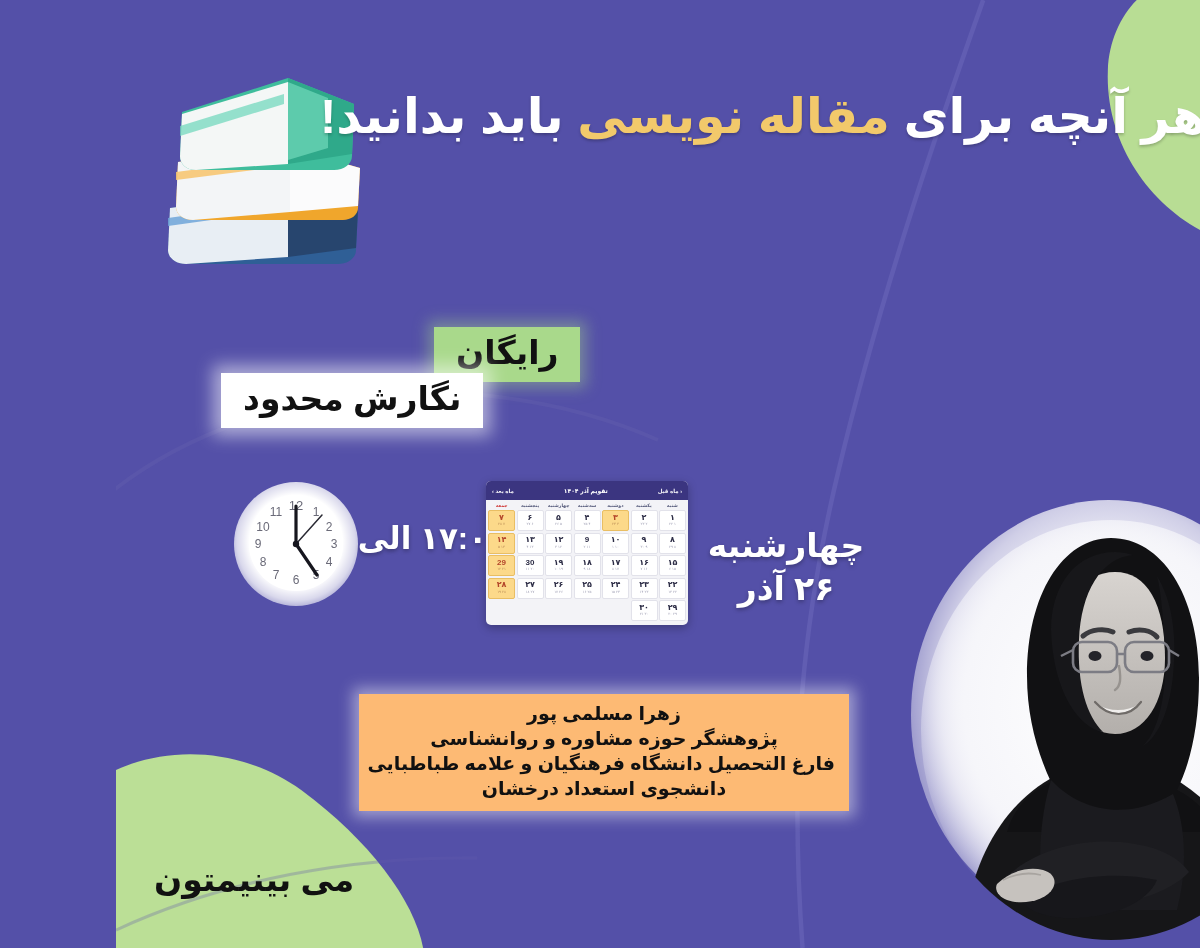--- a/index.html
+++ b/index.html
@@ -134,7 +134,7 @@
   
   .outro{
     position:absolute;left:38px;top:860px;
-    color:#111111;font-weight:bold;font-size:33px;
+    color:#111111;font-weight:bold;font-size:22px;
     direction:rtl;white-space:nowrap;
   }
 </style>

···

=== GOAL OF THE EXERCISE ===
Repeat the material exactly. Skip the images.

=== SOLUTION FOR THIS EXERCISE ===
--- a/index.html
+++ b/index.html
@@ -134,7 +134,7 @@
   
   .outro{
     position:absolute;left:38px;top:860px;
-    color:#111111;font-weight:bold;font-size:33px;
+    color:#111111;font-weight:bold;font-size:22px;
     direction:rtl;white-space:nowrap;
   }
 </style>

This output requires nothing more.